_Extract_.
"""
Language coverage is also worth flagging specifically: native lip-sync across at least 6 languages including Mandarin, English, Japanese, Korean, German, and French. For international marketing content, that’s a real differentiator over anything else at this tier.

When Existing APIs Already Do the Job

That said — the API is days old at publication. There’s no community track record yet on production stability, edge-case behavior, or how quality holds at scale versus the arena’s curated prompts. The 15-second clip ceiling is also a real constraint if your use case needs longer sequences. And pricing is still unconfirmed, which makes any ROI calculation premature.

If your pipeline is running smoothly on what’s already available, there’s no reason to switch mid-project. The quality lead is real, but “best on a benchmark” and “best for your specific production workflow” are two different questions. The second one you can only answer with live testing.

Alternatives Available Today

All three of these are production-stable on fal right now, and you don’t need to pause anything waiting for a new model to stabilize.
"""
_Entries shown_.
"""
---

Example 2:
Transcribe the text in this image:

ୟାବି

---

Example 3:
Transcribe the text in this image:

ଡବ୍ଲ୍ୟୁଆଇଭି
"""
_Prompt_.
Quote the excerpt word for word, starting at "Alternatives Available Today" and running up to and including "model to stabilize.". The data was drawn from a different source.

_Task solution_.
Alternatives Available Today

All three of these are production-stable on fal right now, and you don’t need to pause anything waiting for a new model to stabilize.